- [Work to be completed] Copy out the records precisely, omitting pictures.

━━━━━ Source information

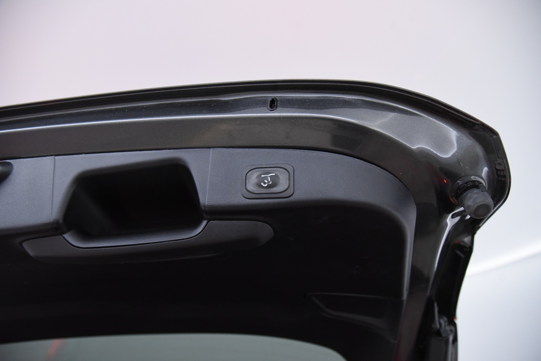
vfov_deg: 48.0
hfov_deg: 67.4
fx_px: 406
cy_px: 180
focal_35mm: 27
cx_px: 270
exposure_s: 1/160
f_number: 4
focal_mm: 27
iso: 4000
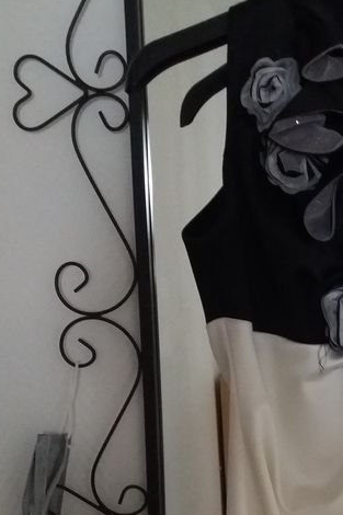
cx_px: 367
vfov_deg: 31.5
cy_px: 420
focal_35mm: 62
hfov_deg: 20.9
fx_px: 887
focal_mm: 3.7
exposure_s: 1/17
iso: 400
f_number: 1.9
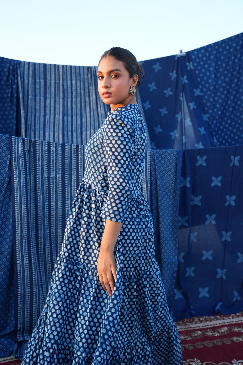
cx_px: 122
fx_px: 395
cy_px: 182
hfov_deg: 34.2
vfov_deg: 49.6
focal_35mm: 39
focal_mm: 39
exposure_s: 1/320
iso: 800
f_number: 4.5
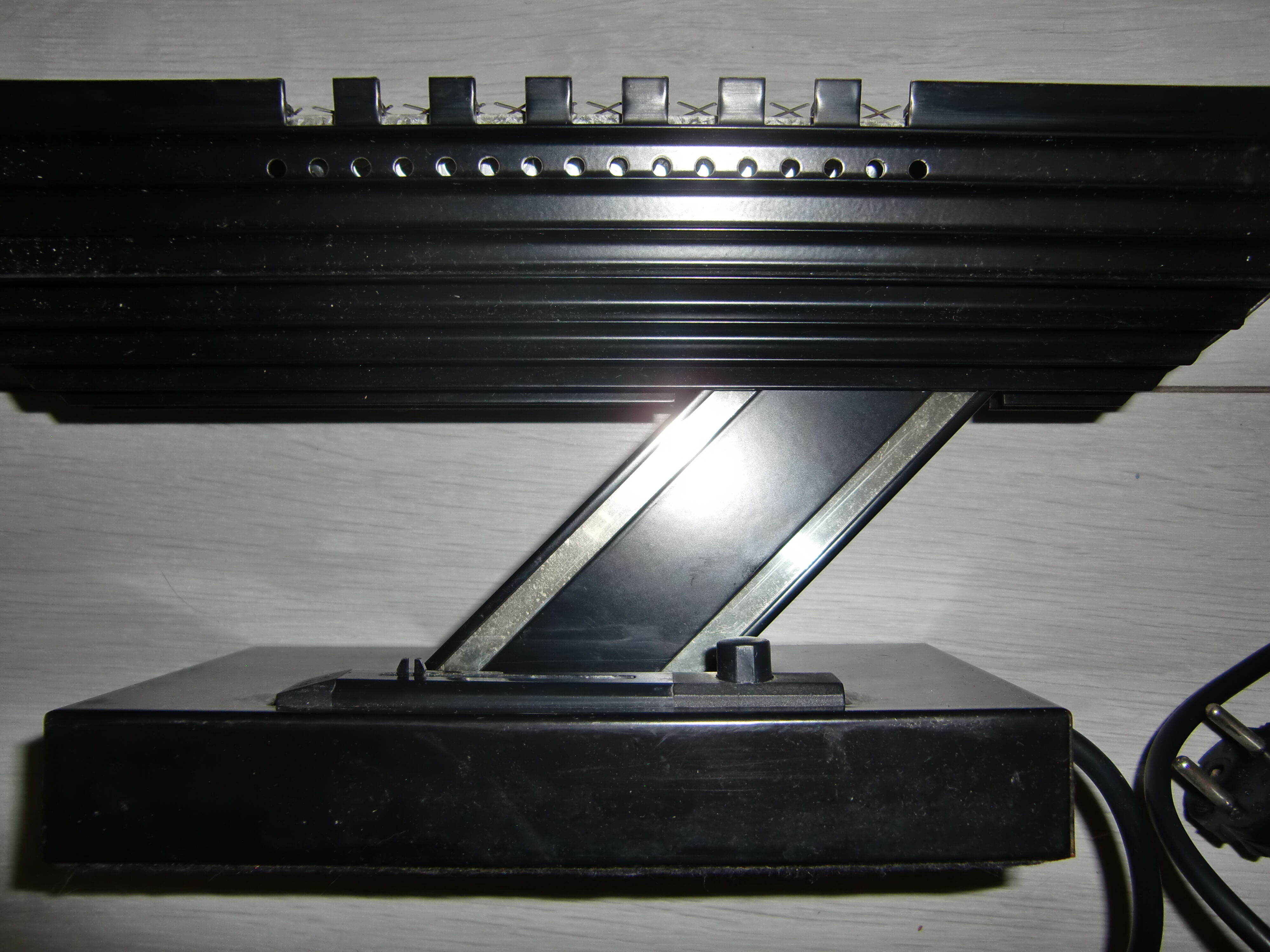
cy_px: 476
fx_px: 1027
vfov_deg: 49.7
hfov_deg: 63.4
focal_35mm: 28
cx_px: 635
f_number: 2.6
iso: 64
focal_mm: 4.9
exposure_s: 1/40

━━━━━━━━━━

- [Exercise answer]
vfov_deg: 48.0
hfov_deg: 67.4
fx_px: 406
cy_px: 180
focal_35mm: 27
cx_px: 270
exposure_s: 1/160
f_number: 4
focal_mm: 27
iso: 4000
cx_px: 367
vfov_deg: 31.5
cy_px: 420
focal_35mm: 62
hfov_deg: 20.9
fx_px: 887
focal_mm: 3.7
exposure_s: 1/17
iso: 400
f_number: 1.9
cx_px: 122
fx_px: 395
cy_px: 182
hfov_deg: 34.2
vfov_deg: 49.6
focal_35mm: 39
focal_mm: 39
exposure_s: 1/320
iso: 800
f_number: 4.5
cy_px: 476
fx_px: 1027
vfov_deg: 49.7
hfov_deg: 63.4
focal_35mm: 28
cx_px: 635
f_number: 2.6
iso: 64
focal_mm: 4.9
exposure_s: 1/40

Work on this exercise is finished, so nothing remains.